Однажды утром – это было через несколько дней – он заплакал, а потом тихо, но внятно сказал:
– Большего нам на долю не выпадет. Ничего лучшего Природа для нас не припасла. Повторения – это, конечно, выход. Да только странствие к глетчерам души повторить нельзя. Я благодарю тебя, Аниас. Ты хорошо сделал свое дело. Десять раз умирал ты под моими руками. Я теперь опять совершенно разумен, Аниас. Я и останусь разумным. Я никогда уже не смогу, в отличие от цивилизованных людей, иметь твердое представление о чем-то или принимать решения, ориентируясь на нормы морали. Как это делает, например, несчастный Фалтин. Он прошел через огонь, и воду, и медные трубы. Но стоит рядом с нами, исполненный доброты, как достойный человек. Он упорядочил свои чувства. Он делает добро. Он держит себя в узде… Даже доктор Бостром принадлежит к цивилизованному миру. Его грех – морфин. Это серьезный, но простительный грех. Развивающийся лишь в одном направлении. Грех трагичный, но не особенно отталкивающий. Тот, кто постоянно посещает дома терпимости и подхватывает там сифилис, вызывает сострадание в меньшей степени, чем наш доктор, попавший в зависимость от инъекций. Морфин это отравляющий сок, добываемый методом дистилляции из чистых цветков мака. Вредоносный сок красивого растения. Доставляющий более тонкое наслаждение, чем алкоголь… А в первую очередь то, что я сейчас сказал, относится к Эгилю.
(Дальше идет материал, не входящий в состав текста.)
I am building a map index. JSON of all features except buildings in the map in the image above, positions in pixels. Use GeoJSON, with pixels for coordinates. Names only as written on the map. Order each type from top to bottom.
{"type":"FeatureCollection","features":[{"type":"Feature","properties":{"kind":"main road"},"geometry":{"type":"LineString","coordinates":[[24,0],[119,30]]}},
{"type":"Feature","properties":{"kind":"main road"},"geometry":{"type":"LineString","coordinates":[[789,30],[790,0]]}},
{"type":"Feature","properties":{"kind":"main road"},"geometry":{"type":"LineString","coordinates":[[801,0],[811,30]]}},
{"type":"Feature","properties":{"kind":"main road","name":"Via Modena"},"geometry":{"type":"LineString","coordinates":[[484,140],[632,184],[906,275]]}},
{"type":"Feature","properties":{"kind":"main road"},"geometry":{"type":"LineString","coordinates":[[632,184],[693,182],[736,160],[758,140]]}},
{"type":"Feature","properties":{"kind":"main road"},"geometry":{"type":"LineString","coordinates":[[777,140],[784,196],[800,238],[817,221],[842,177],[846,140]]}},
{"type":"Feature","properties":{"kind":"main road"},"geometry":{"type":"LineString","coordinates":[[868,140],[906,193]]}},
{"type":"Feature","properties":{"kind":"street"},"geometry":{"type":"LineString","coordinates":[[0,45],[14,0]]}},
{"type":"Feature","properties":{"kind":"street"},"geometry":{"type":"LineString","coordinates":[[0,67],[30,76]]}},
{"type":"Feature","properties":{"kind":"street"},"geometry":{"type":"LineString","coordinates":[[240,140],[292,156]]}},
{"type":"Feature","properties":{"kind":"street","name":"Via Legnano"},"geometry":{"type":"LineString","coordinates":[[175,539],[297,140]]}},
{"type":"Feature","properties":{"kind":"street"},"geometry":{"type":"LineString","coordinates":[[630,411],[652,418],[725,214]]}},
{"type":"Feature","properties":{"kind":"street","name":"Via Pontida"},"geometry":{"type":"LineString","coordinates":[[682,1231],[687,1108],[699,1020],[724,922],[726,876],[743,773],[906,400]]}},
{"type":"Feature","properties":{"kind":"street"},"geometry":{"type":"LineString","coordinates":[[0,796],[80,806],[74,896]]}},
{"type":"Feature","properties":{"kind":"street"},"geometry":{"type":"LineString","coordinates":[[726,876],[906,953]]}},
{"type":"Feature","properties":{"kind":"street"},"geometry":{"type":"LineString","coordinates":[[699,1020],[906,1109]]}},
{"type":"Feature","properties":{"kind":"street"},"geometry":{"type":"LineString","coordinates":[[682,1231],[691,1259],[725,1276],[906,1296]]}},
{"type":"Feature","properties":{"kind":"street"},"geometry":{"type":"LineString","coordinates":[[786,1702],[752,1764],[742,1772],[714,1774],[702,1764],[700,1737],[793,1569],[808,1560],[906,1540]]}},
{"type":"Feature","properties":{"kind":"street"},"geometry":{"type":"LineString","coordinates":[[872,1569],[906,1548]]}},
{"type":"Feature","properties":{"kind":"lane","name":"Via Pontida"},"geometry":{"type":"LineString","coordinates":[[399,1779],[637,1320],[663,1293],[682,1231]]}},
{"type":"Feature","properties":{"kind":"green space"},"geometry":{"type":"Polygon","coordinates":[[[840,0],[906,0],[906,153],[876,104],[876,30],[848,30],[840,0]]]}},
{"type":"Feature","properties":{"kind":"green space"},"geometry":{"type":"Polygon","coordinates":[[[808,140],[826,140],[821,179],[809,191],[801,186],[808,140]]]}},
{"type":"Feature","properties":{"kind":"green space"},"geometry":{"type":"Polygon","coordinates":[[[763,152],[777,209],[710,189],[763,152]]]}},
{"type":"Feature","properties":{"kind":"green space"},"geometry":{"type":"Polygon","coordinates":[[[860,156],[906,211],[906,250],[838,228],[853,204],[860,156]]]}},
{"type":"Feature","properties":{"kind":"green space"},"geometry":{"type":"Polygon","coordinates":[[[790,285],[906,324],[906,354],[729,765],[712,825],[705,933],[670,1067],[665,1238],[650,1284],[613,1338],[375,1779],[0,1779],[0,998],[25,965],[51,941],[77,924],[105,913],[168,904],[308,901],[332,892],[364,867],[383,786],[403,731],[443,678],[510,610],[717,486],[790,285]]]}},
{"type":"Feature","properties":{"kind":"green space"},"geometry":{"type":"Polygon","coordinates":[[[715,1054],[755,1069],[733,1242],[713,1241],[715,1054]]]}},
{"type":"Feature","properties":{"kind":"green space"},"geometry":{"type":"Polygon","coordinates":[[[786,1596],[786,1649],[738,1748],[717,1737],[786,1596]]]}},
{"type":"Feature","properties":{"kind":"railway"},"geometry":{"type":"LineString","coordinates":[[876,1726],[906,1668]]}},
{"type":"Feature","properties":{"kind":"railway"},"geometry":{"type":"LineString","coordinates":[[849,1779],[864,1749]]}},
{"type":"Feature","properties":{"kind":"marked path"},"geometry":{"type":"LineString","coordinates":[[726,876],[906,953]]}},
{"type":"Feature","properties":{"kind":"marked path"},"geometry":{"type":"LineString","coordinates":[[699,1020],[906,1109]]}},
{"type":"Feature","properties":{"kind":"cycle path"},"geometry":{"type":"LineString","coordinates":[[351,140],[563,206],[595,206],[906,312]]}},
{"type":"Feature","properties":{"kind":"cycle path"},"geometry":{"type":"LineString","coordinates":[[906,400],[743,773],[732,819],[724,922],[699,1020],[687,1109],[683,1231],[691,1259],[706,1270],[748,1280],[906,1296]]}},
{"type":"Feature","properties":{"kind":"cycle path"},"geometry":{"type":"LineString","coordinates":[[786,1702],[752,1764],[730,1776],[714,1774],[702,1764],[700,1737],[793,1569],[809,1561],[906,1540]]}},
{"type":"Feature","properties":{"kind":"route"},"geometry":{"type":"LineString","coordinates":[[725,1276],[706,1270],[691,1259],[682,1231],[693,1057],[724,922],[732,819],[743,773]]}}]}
Я уверен: Эгиль, чистейшее воплощение человеческой глупости, будет, хоть и презирая, любить меня, и когда-нибудь пожалеет, и всё мне простит. Я тоже раньше любил его, но его характер не лишен жути – он и тебя пожалеет. Он освоит человеческий порядок и признает порядок божественный. Он будет взирать на всё с глубокой человечностью: на тебя и на меня, и на Гемму и Фалтина, и на своих родителей, и на институт брака, и на братьев. – Мы же с тобой уже сыты этим городом по горло. Нам надо уехать отсюда. И вот почему надо нам отсюда уехать: потому что здесь у нас есть друзья. Прочь отсюда и жить иначе, чем до сих пор! В большем одиночестве, чем до сих пор. Храня в памяти еще большее количество израсходованной воли к бунту. И – без раскаяния. Из всего балласта человеческих форм поведения мы возьмем с собой только то, что понятно нам: верность и немного доброты… и милосердие по отношению к животным. С людьми, нашими ближними, нас больше ничто не связывает. Если мы будем снисходительны к их слабостям, а своих секретов им не раскроем, они будут считать нас прекрасными гражданами. Большего же – помимо видимости того, что мы хорошие граждане, – от нас никто не потребует.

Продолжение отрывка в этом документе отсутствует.